MITRAL ANNULAR CALCIFICATION
A study of mitral annulus calcification4 showed an association with age, female sex, hypertension, and an enlarged left atrium, and on univariate analysis also with atrial fibrillation and aortic stenosis. We found a high prevalence of aortic valve calcification (43%) and calcific aortic valve stenosis (17%) in patients with mitral annulus calcification. However, there was no significant association between aortic valve calcification, calcific aortic valve stenosis, and mitral annulus calcification after adjusting for risk factors, and therefore this concomitance may be completely explained by common vascular risk factors in patients with these conditions. Atrial fibrillation was more frequent in our control group than in that of the population based Framingham study, which may explain why we did not find an association between mitral annulus calcification and atrial fibrillation. However, the higher percentage of atrial fibrillation among patients with mitral annulus calcification in the latter study may represent a higher incidence of cardiovascular risk factors, especially enlarged left atrium, and possibly age, which were not adjusted for in the analysis.4 Differences between the Framingham study and our own study in the association of mitral annulus calcification with diabetes mellitus and hypercholesterolaemia may be explained by our definitions, which resulted in treated patients being considered as having the condition.

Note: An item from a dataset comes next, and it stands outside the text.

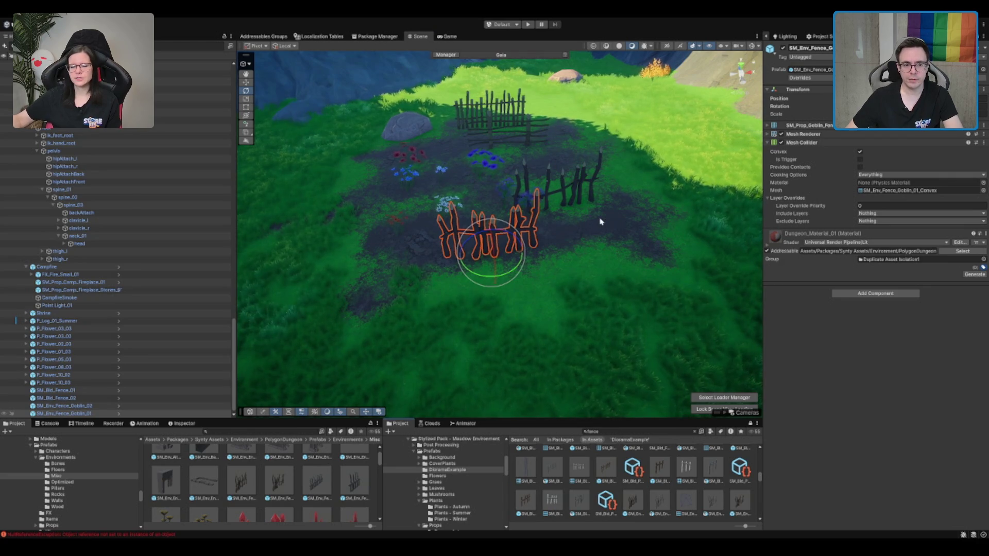
click(633, 500)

Six other studies have reported cardiovascular risk factor profiles in patients with mitral annulus calcification, but using univariate models in age and sex matched patients, not adjusted for concomitant vascular risk factors.6-11 Why mitral annulus calcification prevails in women is unclear, although a role of increased serum parathyroid hormone resulting in hypovitaminosis D has been proposed.12
AORTIC VALVE CALCIFICATION
Epidemiological data about risk factors for aortic valve calcification are not available. Patients with calcific aortic valve stenosis more often had angina pectoris, hypertension, or sudden cardiac death,13 or cardiac conduction disorders.1 ,2 Our findings are in agreement with Roberts,3 ,14 who stated that factors predisposing to atherosclerosis also predispose to aortic valve calcification.
We have shown that mitral annular and aortic valve calcification have similar cardiac and vascular risk factors and should be regarded as comparable expressions of underlying age related cardiac manifestations of atherosclerosis.